Pavarotti became even more well-known throughout the world in 1990 when his sang Giacomo Puccini's aria, "Nessun Dorma" from Turandot which was used as the theme song for the BBC TV coverage of the 1990 FIFA World Cup in Italy. The aria made him a kind of pop star and it remained his trademark song. This was followed by the hugely successful Three Tenors concert held on the eve of the World Cup final at the ancient Baths of Caracalla in Rome with fellow tenors Plácido Domingo and José Carreras and conductor Zubin Mehta, which became the biggest selling classical record of all time. The high point of the concert happened when Pavarotti sang a famous part of di Capua's "'O Sole Mio". Domingo and Carreras copied him and the audience enjoyed it very much. This was one of the most remembered moments in opera of our time. Throughout the 1990s, Pavarotti appeared in many big outdoor concerts, including his televised concert in London's Hyde Park which drew a record audience of 150,000. In June 1993, more than 500,000 listeners gathered for his performance on the Great Lawn of New York's Central Park, while millions more around the world watched on television. The following September, in the shadow of the Eiffel Tower in Paris, he sang for a crowd of about 300,000. Following on from the original 1990 concert, Three Tenors concerts were held during the Football World Cups; in Los Angeles in 1994, in Paris in 1998, and in Yokohama in 2002.

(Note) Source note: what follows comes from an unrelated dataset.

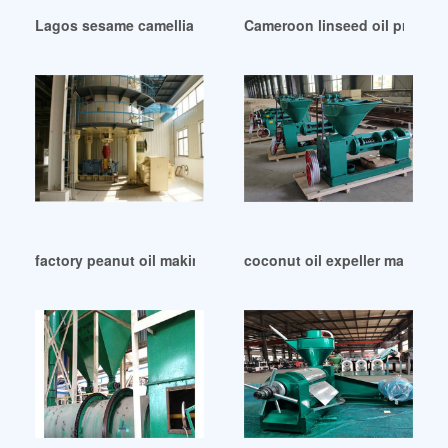
Lagos sesame camellia seed oil press machine
Cameroon linseed oil press li
factory peanut oil making machine yzyx140cjgx in Indonesi
coconut oil expeller machine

Pavarotti's rise to stardom was not without occasional difficulties, however. He got a reputation as "The King of Cancellations" because he often cancelled performances, and this made him unpopular with some opera houses.

In 1998, Pavarotti was given a very special award: the Grammy Legend Award.

2000s

In 2002, Pavarotti split with the Herbert Breslin, the man who had been his manager for 36 years. On 13 December 2003 he married his former personal assistant, Nicoletta Mantovani, with whom he already had a daughter. A second child did not survive, due to complications at the time of birth. He started his farewell tour in 2004, at the age of 69, performing one last time in old and new locations, after over 40 years on the stage.

Pavarotti gave his last performance in an opera at the New York Metropolitan Opera on March 13, 2004 for which he received a 12-minute standing ovation for his role as the painter Mario Cavaradossi in Giacomo Puccini's Tosca.

Death

In March 2005, Pavarotti had an operation to his neck. His health began to suffer. He was diagnosed with pancreatic cancer in July 2006. He later died of the disease on 6 September 2007 at his home in Modena.[1][2][3]